------ Data lines

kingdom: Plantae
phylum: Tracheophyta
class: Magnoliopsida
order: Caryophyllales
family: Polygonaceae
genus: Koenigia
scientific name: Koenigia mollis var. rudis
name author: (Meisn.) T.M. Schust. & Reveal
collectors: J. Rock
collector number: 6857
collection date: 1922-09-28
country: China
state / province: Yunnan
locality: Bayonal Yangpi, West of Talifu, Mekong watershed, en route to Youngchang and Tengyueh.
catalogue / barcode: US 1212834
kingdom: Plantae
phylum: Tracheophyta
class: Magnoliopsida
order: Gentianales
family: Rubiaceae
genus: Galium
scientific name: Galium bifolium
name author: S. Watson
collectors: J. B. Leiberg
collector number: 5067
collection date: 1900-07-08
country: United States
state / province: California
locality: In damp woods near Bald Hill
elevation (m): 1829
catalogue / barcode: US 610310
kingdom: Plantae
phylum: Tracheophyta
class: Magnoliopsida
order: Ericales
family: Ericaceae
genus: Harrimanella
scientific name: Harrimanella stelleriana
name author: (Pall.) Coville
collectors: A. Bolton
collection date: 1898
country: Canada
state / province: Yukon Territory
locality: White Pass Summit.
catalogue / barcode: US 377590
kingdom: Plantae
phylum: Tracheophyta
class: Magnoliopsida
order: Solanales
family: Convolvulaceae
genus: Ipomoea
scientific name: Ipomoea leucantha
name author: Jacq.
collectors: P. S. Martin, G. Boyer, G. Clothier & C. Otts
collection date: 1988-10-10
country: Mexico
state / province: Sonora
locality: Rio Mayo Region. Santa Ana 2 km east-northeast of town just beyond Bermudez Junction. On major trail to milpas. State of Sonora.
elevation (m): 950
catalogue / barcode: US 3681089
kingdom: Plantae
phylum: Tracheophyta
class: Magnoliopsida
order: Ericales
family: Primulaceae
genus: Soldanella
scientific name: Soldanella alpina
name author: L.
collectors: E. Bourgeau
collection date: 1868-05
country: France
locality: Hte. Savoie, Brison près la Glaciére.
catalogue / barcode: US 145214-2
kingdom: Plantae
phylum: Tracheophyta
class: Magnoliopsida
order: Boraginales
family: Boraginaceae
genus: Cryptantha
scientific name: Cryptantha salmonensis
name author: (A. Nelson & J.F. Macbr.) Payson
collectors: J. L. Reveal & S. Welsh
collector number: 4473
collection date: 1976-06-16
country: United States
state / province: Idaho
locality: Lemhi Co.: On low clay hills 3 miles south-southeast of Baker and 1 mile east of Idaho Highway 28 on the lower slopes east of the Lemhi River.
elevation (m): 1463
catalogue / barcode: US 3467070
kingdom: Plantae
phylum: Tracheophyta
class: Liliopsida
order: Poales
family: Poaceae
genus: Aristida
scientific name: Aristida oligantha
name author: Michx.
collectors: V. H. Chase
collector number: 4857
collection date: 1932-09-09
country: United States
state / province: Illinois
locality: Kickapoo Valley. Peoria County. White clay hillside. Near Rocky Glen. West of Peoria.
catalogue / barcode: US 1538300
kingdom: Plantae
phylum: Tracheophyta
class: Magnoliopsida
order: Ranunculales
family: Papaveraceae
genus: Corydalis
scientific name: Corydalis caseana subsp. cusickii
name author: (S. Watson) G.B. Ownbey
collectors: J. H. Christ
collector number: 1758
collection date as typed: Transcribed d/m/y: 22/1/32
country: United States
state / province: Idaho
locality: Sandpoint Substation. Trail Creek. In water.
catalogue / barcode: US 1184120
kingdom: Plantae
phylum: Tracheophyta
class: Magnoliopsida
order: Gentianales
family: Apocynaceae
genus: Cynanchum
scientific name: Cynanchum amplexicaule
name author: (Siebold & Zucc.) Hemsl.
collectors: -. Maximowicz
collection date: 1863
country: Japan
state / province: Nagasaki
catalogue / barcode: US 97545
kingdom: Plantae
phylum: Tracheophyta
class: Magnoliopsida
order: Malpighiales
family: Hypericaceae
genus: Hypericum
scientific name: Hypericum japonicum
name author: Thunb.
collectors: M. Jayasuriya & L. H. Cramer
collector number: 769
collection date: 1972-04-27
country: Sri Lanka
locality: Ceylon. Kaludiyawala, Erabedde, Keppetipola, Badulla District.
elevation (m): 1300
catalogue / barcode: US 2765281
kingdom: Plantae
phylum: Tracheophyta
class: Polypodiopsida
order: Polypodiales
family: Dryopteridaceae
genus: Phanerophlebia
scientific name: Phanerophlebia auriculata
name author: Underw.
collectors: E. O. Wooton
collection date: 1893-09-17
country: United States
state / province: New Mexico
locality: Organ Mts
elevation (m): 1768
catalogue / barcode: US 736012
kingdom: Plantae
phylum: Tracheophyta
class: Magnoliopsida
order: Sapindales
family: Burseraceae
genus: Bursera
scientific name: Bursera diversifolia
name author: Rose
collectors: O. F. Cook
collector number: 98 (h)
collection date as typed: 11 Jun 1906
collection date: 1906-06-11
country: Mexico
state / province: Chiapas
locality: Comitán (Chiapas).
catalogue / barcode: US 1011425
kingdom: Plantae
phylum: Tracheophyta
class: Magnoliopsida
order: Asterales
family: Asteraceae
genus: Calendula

------------

Write out the items above again, switching every "collectors" to "collected by" and keeping all else unchanged.

kingdom: Plantae
phylum: Tracheophyta
class: Magnoliopsida
order: Caryophyllales
family: Polygonaceae
genus: Koenigia
scientific name: Koenigia mollis var. rudis
name author: (Meisn.) T.M. Schust. & Reveal
collected by: J. Rock
collector number: 6857
collection date: 1922-09-28
country: China
state / province: Yunnan
locality: Bayonal Yangpi, West of Talifu, Mekong watershed, en route to Youngchang and Tengyueh.
catalogue / barcode: US 1212834
kingdom: Plantae
phylum: Tracheophyta
class: Magnoliopsida
order: Gentianales
family: Rubiaceae
genus: Galium
scientific name: Galium bifolium
name author: S. Watson
collected by: J. B. Leiberg
collector number: 5067
collection date: 1900-07-08
country: United States
state / province: California
locality: In damp woods near Bald Hill
elevation (m): 1829
catalogue / barcode: US 610310
kingdom: Plantae
phylum: Tracheophyta
class: Magnoliopsida
order: Ericales
family: Ericaceae
genus: Harrimanella
scientific name: Harrimanella stelleriana
name author: (Pall.) Coville
collected by: A. Bolton
collection date: 1898
country: Canada
state / province: Yukon Territory
locality: White Pass Summit.
catalogue / barcode: US 377590
kingdom: Plantae
phylum: Tracheophyta
class: Magnoliopsida
order: Solanales
family: Convolvulaceae
genus: Ipomoea
scientific name: Ipomoea leucantha
name author: Jacq.
collected by: P. S. Martin, G. Boyer, G. Clothier & C. Otts
collection date: 1988-10-10
country: Mexico
state / province: Sonora
locality: Rio Mayo Region. Santa Ana 2 km east-northeast of town just beyond Bermudez Junction. On major trail to milpas. State of Sonora.
elevation (m): 950
catalogue / barcode: US 3681089
kingdom: Plantae
phylum: Tracheophyta
class: Magnoliopsida
order: Ericales
family: Primulaceae
genus: Soldanella
scientific name: Soldanella alpina
name author: L.
collected by: E. Bourgeau
collection date: 1868-05
country: France
locality: Hte. Savoie, Brison près la Glaciére.
catalogue / barcode: US 145214-2
kingdom: Plantae
phylum: Tracheophyta
class: Magnoliopsida
order: Boraginales
family: Boraginaceae
genus: Cryptantha
scientific name: Cryptantha salmonensis
name author: (A. Nelson & J.F. Macbr.) Payson
collected by: J. L. Reveal & S. Welsh
collector number: 4473
collection date: 1976-06-16
country: United States
state / province: Idaho
locality: Lemhi Co.: On low clay hills 3 miles south-southeast of Baker and 1 mile east of Idaho Highway 28 on the lower slopes east of the Lemhi River.
elevation (m): 1463
catalogue / barcode: US 3467070
kingdom: Plantae
phylum: Tracheophyta
class: Liliopsida
order: Poales
family: Poaceae
genus: Aristida
scientific name: Aristida oligantha
name author: Michx.
collected by: V. H. Chase
collector number: 4857
collection date: 1932-09-09
country: United States
state / province: Illinois
locality: Kickapoo Valley. Peoria County. White clay hillside. Near Rocky Glen. West of Peoria.
catalogue / barcode: US 1538300
kingdom: Plantae
phylum: Tracheophyta
class: Magnoliopsida
order: Ranunculales
family: Papaveraceae
genus: Corydalis
scientific name: Corydalis caseana subsp. cusickii
name author: (S. Watson) G.B. Ownbey
collected by: J. H. Christ
collector number: 1758
collection date as typed: Transcribed d/m/y: 22/1/32
country: United States
state / province: Idaho
locality: Sandpoint Substation. Trail Creek. In water.
catalogue / barcode: US 1184120
kingdom: Plantae
phylum: Tracheophyta
class: Magnoliopsida
order: Gentianales
family: Apocynaceae
genus: Cynanchum
scientific name: Cynanchum amplexicaule
name author: (Siebold & Zucc.) Hemsl.
collected by: -. Maximowicz
collection date: 1863
country: Japan
state / province: Nagasaki
catalogue / barcode: US 97545
kingdom: Plantae
phylum: Tracheophyta
class: Magnoliopsida
order: Malpighiales
family: Hypericaceae
genus: Hypericum
scientific name: Hypericum japonicum
name author: Thunb.
collected by: M. Jayasuriya & L. H. Cramer
collector number: 769
collection date: 1972-04-27
country: Sri Lanka
locality: Ceylon. Kaludiyawala, Erabedde, Keppetipola, Badulla District.
elevation (m): 1300
catalogue / barcode: US 2765281
kingdom: Plantae
phylum: Tracheophyta
class: Polypodiopsida
order: Polypodiales
family: Dryopteridaceae
genus: Phanerophlebia
scientific name: Phanerophlebia auriculata
name author: Underw.
collected by: E. O. Wooton
collection date: 1893-09-17
country: United States
state / province: New Mexico
locality: Organ Mts
elevation (m): 1768
catalogue / barcode: US 736012
kingdom: Plantae
phylum: Tracheophyta
class: Magnoliopsida
order: Sapindales
family: Burseraceae
genus: Bursera
scientific name: Bursera diversifolia
name author: Rose
collected by: O. F. Cook
collector number: 98 (h)
collection date as typed: 11 Jun 1906
collection date: 1906-06-11
country: Mexico
state / province: Chiapas
locality: Comitán (Chiapas).
catalogue / barcode: US 1011425
kingdom: Plantae
phylum: Tracheophyta
class: Magnoliopsida
order: Asterales
family: Asteraceae
genus: Calendula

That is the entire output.